Please rewrite the stretch of the material from the line containing "left wrist: (632, 261, -15)" through the end, with "wrist" changed to "hand" and nothing else altered. Return only those lines.

-------- Data for this task --------

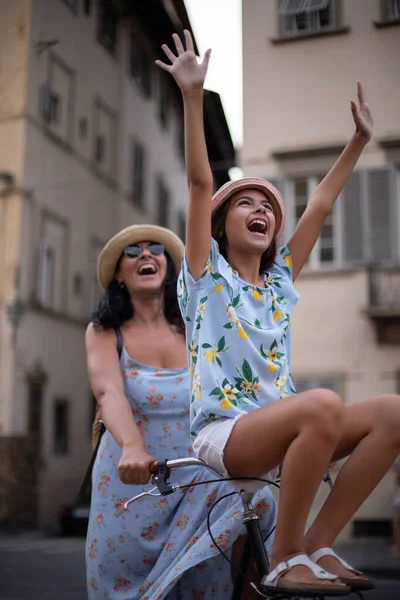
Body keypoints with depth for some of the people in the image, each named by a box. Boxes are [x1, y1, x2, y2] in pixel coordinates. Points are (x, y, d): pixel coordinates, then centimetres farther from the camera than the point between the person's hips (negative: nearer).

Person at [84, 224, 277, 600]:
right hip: (131, 482, -1)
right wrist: (132, 447, -41)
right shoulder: (104, 332, -2)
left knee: (259, 506, -22)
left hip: (198, 480, 1)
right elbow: (108, 392, -21)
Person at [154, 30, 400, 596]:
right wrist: (193, 96, -13)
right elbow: (200, 183, -6)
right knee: (323, 402, -34)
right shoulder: (208, 275, 4)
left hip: (280, 433, 6)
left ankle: (317, 545, -11)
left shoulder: (280, 281, 18)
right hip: (221, 433, -6)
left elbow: (321, 204, 19)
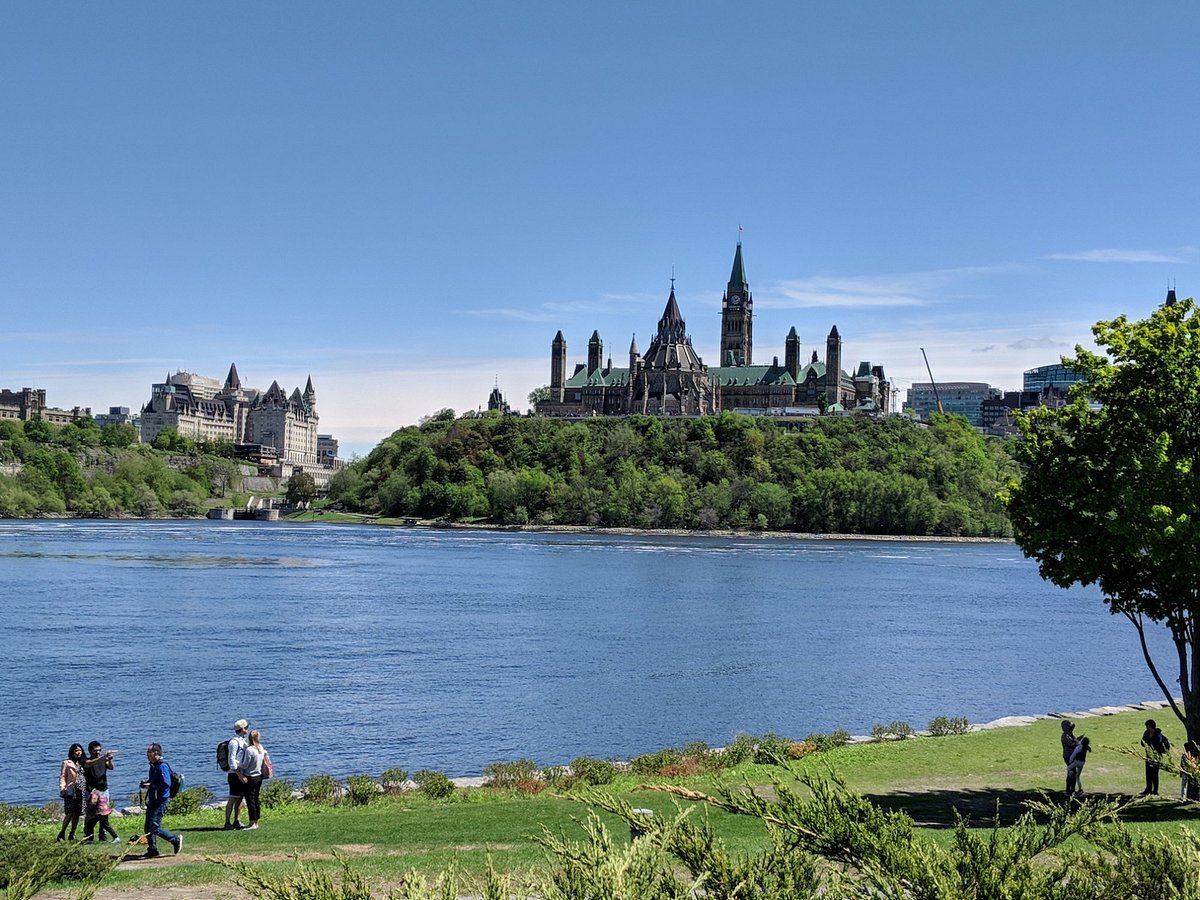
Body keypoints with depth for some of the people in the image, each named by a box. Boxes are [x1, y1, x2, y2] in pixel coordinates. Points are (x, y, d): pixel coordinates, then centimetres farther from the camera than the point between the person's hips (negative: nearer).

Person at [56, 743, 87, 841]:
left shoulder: (83, 763, 17)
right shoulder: (67, 763, 4)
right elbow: (62, 777, -1)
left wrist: (87, 789, 10)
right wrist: (62, 789, -13)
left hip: (82, 791, 5)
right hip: (71, 791, -5)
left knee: (77, 814, 4)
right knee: (70, 813, -13)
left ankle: (72, 834, 11)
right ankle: (62, 833, -2)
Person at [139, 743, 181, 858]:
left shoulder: (162, 766, -16)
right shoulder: (153, 766, 15)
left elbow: (166, 784, -25)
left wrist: (150, 785, -18)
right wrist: (145, 783, 9)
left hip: (160, 801, -10)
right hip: (152, 801, 10)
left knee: (154, 827, -14)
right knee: (148, 827, 11)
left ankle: (176, 840, 0)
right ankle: (152, 849, 22)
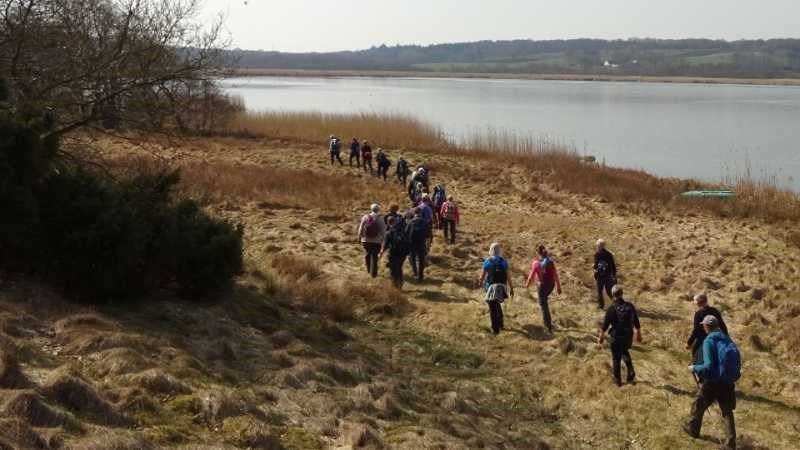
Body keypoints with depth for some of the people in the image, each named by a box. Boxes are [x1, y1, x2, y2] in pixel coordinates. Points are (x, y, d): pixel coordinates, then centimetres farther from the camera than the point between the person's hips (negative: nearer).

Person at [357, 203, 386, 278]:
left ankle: (369, 270, 33)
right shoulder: (380, 219, -11)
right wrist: (383, 239, 6)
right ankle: (373, 273, 8)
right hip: (376, 241, -2)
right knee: (374, 256, 8)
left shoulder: (365, 218, -7)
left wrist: (359, 237, 12)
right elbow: (383, 231, -8)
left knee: (368, 254, 23)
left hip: (366, 240, 2)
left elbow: (361, 228, -2)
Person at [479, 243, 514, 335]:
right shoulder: (504, 261, -2)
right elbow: (508, 275, -5)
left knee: (493, 308, 2)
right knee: (497, 304, 26)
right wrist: (511, 288, 1)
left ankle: (495, 329, 1)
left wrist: (481, 281, 27)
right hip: (502, 286, 3)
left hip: (492, 286, -3)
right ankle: (500, 324, 35)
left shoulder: (487, 261, -5)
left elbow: (483, 273, 5)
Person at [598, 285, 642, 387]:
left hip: (616, 337, -4)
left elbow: (605, 325, -14)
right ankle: (631, 374, 19)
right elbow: (637, 323, 0)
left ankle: (618, 380, 28)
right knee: (625, 353, 30)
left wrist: (601, 337, 1)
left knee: (616, 358, 15)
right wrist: (639, 335, 15)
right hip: (628, 336, 4)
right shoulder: (630, 306, -9)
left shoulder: (612, 309, -20)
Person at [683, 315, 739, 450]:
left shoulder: (709, 341, -16)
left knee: (699, 406, 19)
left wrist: (694, 368, -5)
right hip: (728, 383, 5)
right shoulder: (728, 340, 3)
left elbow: (708, 367, -22)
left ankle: (692, 428, 38)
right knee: (727, 412, 12)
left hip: (712, 383, -5)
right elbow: (738, 363, 8)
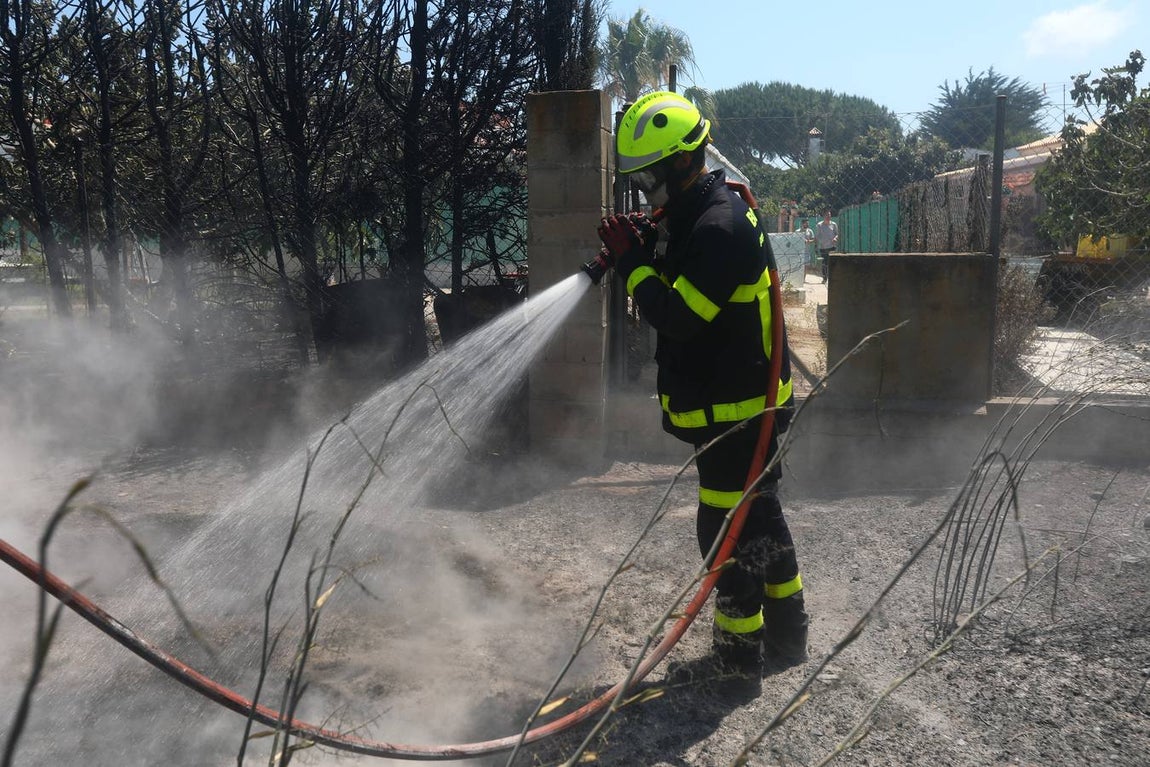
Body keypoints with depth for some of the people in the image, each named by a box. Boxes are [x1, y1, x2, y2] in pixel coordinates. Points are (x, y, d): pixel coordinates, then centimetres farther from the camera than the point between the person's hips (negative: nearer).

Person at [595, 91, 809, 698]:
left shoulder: (720, 226, -22)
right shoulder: (694, 216, 12)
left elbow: (677, 316, -27)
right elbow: (680, 293, 18)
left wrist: (632, 261, -15)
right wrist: (643, 251, 3)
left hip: (736, 413, -11)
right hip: (747, 405, 11)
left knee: (727, 533, -1)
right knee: (760, 519, 20)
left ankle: (738, 660, 13)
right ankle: (785, 637, 36)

--------

**Result of the task**
left hand: (632, 261, -15)
right hand: (643, 251, 3)
left hip: (736, 413, -11)
right hip: (747, 405, 11)
left knee: (727, 533, -1)
right knee: (760, 519, 20)
left ankle: (738, 660, 13)
right ankle: (785, 637, 36)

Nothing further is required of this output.